In total, more than 14,000 public infrastructure assets were identified, inventoried in a GIS geodatabase, and evaluated across multiple flood scenarios. This evaluation was informed by critical assets category descriptions articulated in Section 380.093 F.S. These included (1) transportation facilities and evacuation routes; (2) critical infrastructure; (3) community and emergency assets; and (4) natural, cultural, and historical resources.
Flood vulnerability analysis included the use of water levels associated with the ARPC Vulnerability Assessment 9-County Region, Florida 2020 MHHW level, 2 storm surge scenarios, and 2 NOAA sea level rise scenarios for the 2040 and 2070 planning horizons. Additionally, the 2022 NOAA Technical Report was released in February 2022, just before the start of this study, which contained relevant changes to sea level rise conditions. Therefore, a comparative analysis of the 2017 and 2022 SLR scenarios was performed for the coastal counties within the region. The recently completed FEMA modeling results were utilized and applied for two storm surge conditions, using the 100-year (1% AEP) and 500-year (0.2% AEP) return period storms, to evaluate spatial variability in flood depths on a parcel by parcel and asset by asset basis. Similarly, this study included a detailed assessment to evaluate vulnerabilities related to precipitation and compound flooding effects. The flood inundation scenarios were combined, resulting in 30 flood scenarios evaluated by county and critical asset category using the FDEP GIS Standard Guidance criteria.
The analysis results identify the considerable effects of coastal flooding, storm surge, SLR, precipitation and compound flooding on the Apalachee region landscape. More than 17% of all evaluated critical assets within the coastal counties (Jefferson, Wakulla, Franklin and Gulf) are already experiencing the effects of high tide flooding. The proportion of additional critical asset vulnerabilities increased marginally under the NOAA 2040 intermediate-low and intermediate high scenarios, as much as 3%. Comparatively a 20% increase in vulnerable assets were observed in the two 2070 NOAA SLR scenarios. Notably, without considering SLR, the number of vulnerable assets increased from 17% at MHHW to 47% and 55% for the 100-year and 500-year storm surge scenarios, respectively among the 4 coastal counties.
The final deliverable resulted in a 350-page vulnerability assessment report, organized by County, with more than 90 flood inundation maps by asset category and class to provide spatial view of flood limits with respect to asset locations. These maps were supplemented with asset specific flood depth tables or each inundation scenario. Additionally, a total of 36 individual assets were evaluated at the site-specific scale to determine degree of vulnerability, outline contingencies and adaptation strategies, as well as estimate order of magnitude costs associated with those alternatives.
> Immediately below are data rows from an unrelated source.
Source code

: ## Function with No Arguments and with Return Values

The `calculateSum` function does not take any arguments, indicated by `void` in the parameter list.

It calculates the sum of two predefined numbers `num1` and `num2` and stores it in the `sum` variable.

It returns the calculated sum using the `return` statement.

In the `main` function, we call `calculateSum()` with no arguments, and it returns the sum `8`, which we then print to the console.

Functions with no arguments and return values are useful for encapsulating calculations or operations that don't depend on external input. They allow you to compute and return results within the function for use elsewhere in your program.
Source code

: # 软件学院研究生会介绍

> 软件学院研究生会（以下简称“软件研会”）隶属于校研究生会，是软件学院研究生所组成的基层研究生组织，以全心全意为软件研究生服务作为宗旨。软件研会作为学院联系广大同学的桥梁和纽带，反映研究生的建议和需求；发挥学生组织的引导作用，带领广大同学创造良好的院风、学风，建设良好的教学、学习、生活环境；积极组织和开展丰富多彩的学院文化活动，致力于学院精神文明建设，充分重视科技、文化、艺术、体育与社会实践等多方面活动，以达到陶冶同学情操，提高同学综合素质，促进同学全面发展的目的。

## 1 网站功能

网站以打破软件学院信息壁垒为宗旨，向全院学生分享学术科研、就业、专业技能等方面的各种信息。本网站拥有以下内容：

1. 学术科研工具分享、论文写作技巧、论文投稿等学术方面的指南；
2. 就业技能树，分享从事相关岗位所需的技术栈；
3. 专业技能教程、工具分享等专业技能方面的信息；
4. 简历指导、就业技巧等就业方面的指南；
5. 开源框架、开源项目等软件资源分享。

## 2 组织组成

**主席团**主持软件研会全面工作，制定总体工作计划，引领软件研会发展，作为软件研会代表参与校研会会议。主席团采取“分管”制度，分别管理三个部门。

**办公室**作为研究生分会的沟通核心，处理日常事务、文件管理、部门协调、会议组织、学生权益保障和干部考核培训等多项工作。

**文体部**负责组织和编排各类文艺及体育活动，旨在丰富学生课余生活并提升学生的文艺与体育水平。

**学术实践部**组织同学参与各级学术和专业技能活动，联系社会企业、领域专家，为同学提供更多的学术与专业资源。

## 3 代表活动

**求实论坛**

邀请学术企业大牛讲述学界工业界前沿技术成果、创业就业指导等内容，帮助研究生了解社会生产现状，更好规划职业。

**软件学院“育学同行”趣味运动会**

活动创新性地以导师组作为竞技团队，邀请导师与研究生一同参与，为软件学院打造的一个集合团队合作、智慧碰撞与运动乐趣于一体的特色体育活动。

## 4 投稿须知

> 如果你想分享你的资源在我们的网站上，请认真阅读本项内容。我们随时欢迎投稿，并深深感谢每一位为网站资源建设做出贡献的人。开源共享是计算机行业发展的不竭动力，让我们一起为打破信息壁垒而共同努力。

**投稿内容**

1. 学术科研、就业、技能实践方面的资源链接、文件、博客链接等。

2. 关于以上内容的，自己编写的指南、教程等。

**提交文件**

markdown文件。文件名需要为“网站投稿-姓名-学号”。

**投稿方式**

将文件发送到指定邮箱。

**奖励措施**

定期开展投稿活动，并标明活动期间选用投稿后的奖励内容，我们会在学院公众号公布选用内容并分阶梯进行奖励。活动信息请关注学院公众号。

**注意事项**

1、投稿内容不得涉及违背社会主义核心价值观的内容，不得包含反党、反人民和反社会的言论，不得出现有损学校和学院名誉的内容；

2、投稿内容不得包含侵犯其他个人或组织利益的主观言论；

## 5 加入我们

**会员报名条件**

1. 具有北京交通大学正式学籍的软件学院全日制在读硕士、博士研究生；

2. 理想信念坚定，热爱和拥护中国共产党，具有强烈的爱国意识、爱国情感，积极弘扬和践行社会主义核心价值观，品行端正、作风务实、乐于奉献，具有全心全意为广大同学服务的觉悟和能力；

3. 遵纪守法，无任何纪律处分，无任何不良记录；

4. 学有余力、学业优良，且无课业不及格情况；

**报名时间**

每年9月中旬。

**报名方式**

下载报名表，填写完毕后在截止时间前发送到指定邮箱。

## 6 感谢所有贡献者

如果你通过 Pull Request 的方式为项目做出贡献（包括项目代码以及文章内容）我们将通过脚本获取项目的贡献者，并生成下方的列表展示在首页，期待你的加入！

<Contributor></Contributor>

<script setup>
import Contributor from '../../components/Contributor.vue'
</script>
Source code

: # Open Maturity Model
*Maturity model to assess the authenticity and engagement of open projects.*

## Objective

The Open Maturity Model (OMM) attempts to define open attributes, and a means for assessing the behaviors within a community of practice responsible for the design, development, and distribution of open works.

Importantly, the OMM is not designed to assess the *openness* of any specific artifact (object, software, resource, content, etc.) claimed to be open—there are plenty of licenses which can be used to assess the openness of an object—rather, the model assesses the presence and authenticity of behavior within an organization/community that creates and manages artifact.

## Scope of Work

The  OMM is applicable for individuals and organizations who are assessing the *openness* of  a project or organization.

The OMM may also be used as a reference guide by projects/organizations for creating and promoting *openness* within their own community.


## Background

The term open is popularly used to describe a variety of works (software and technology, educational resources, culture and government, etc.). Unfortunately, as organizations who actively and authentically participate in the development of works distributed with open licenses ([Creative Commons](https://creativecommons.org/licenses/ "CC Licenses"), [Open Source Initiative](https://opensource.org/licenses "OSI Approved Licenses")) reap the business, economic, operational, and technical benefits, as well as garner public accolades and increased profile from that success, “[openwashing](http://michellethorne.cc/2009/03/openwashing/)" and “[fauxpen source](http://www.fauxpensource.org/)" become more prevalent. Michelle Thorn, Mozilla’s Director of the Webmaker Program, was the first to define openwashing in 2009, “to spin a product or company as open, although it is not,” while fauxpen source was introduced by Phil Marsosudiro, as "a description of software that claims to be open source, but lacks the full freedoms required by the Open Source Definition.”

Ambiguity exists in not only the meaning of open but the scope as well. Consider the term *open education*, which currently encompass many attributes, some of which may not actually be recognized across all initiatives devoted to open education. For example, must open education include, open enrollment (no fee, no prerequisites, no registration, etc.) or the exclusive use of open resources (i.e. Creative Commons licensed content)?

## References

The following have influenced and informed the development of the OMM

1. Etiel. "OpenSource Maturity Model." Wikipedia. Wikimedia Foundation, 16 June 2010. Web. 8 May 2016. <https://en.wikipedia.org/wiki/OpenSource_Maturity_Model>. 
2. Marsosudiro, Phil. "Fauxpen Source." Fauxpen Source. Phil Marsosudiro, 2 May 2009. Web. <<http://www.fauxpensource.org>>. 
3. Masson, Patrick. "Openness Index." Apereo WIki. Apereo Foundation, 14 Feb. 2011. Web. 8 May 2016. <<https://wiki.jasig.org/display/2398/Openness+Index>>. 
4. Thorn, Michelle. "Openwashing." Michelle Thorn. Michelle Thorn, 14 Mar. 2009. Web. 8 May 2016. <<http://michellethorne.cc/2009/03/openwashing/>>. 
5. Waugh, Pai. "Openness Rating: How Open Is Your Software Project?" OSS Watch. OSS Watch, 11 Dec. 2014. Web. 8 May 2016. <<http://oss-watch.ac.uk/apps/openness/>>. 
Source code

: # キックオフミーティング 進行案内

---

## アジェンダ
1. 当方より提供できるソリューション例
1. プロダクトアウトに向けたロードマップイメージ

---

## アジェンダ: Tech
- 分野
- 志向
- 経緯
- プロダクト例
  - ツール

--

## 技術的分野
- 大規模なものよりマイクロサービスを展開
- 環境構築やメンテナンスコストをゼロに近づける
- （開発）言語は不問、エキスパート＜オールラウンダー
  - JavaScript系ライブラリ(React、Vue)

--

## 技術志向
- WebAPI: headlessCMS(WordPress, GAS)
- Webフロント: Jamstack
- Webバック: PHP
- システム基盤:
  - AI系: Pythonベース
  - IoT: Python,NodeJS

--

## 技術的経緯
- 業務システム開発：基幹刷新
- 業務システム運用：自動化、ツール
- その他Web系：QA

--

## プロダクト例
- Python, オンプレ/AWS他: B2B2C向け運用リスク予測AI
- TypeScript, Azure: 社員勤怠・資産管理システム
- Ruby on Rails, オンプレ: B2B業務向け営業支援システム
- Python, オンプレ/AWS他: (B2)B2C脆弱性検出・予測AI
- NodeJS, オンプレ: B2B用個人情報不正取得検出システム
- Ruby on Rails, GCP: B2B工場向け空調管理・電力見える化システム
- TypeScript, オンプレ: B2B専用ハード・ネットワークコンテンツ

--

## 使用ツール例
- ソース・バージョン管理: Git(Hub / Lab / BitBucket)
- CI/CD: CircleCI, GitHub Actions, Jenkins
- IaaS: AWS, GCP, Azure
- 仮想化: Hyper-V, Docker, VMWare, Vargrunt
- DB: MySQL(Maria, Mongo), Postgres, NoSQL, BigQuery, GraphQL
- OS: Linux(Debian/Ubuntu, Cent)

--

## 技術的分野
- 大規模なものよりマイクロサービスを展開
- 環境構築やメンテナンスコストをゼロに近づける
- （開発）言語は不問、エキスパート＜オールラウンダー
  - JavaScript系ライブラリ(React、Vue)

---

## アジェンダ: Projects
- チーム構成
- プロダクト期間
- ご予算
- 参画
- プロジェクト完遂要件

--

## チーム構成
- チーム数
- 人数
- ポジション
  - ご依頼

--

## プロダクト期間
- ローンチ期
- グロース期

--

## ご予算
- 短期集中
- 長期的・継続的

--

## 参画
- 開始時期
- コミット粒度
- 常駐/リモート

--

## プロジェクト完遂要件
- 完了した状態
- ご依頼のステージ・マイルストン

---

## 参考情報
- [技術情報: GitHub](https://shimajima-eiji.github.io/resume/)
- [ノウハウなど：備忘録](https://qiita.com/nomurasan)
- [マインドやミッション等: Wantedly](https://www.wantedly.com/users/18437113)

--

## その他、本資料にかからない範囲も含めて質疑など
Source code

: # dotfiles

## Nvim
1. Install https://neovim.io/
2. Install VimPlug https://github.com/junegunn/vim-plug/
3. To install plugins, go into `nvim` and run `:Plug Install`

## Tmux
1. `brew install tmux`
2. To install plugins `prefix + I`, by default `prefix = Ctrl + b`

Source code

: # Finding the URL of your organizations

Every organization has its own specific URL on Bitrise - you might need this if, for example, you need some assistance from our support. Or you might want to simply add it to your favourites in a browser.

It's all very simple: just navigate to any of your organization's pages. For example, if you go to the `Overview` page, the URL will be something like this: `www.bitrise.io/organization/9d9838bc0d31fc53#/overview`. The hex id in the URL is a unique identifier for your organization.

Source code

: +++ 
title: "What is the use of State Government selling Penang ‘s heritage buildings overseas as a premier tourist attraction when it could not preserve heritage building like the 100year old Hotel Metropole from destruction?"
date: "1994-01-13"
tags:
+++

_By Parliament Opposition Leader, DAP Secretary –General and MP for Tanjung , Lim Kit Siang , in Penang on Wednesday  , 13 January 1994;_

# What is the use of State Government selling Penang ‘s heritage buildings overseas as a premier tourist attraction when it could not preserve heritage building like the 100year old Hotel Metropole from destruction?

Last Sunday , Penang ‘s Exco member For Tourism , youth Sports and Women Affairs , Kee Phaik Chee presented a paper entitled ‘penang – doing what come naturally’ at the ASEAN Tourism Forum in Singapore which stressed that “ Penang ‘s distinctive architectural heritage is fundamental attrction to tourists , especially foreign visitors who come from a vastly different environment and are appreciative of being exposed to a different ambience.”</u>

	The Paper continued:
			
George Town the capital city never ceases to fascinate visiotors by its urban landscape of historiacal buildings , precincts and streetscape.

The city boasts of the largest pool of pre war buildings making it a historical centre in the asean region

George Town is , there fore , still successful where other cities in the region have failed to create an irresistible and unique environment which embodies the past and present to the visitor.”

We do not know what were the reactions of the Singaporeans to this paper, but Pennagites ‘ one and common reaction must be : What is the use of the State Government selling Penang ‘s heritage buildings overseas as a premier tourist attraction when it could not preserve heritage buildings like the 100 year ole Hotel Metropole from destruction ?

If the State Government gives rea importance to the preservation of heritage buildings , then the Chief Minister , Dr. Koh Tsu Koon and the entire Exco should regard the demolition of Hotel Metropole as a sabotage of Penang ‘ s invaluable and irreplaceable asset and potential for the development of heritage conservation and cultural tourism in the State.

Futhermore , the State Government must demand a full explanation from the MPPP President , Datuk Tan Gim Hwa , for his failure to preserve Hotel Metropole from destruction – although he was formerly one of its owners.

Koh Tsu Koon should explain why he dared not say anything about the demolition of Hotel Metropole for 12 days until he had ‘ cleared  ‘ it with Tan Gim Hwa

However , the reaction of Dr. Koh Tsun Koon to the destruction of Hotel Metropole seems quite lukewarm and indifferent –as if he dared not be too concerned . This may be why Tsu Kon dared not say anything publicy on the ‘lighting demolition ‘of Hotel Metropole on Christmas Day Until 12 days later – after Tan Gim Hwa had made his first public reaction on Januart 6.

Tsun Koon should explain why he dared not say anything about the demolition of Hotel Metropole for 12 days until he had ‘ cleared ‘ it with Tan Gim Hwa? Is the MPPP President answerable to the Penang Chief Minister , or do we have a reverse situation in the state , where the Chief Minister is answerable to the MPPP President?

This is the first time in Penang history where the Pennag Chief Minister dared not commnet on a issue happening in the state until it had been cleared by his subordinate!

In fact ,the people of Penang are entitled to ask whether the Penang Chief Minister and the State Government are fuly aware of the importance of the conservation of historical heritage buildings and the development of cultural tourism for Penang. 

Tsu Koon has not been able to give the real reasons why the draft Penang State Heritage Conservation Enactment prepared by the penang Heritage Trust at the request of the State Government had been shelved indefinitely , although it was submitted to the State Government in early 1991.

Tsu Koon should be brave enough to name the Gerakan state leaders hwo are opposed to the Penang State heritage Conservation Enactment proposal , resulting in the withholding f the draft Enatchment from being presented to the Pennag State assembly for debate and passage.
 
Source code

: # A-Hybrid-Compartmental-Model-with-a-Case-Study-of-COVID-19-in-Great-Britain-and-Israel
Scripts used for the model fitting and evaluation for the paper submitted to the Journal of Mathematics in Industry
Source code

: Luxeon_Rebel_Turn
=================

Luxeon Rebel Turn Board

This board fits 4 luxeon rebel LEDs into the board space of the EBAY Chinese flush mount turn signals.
This regional study offers a comprehensive baseline dataset to build from for future analysis. Utilizing the results and resources made available by this assessment, the ARPC will utilize this study to support local governments in developing planning and policy strategies; prepare grant applications for implementation and infrastructure projects; and inform subsequent phases of this work. This regional vulnerability assessment will also inform future efforts made possible by Apalachee Strong, the ARPC’s recently formalized regional resilience collaborative. The vulnerability assessment provided a list of recommendations for future planning phases and provides a level of compliance that allows each community and county within the region to qualify for future grant funding opportunities.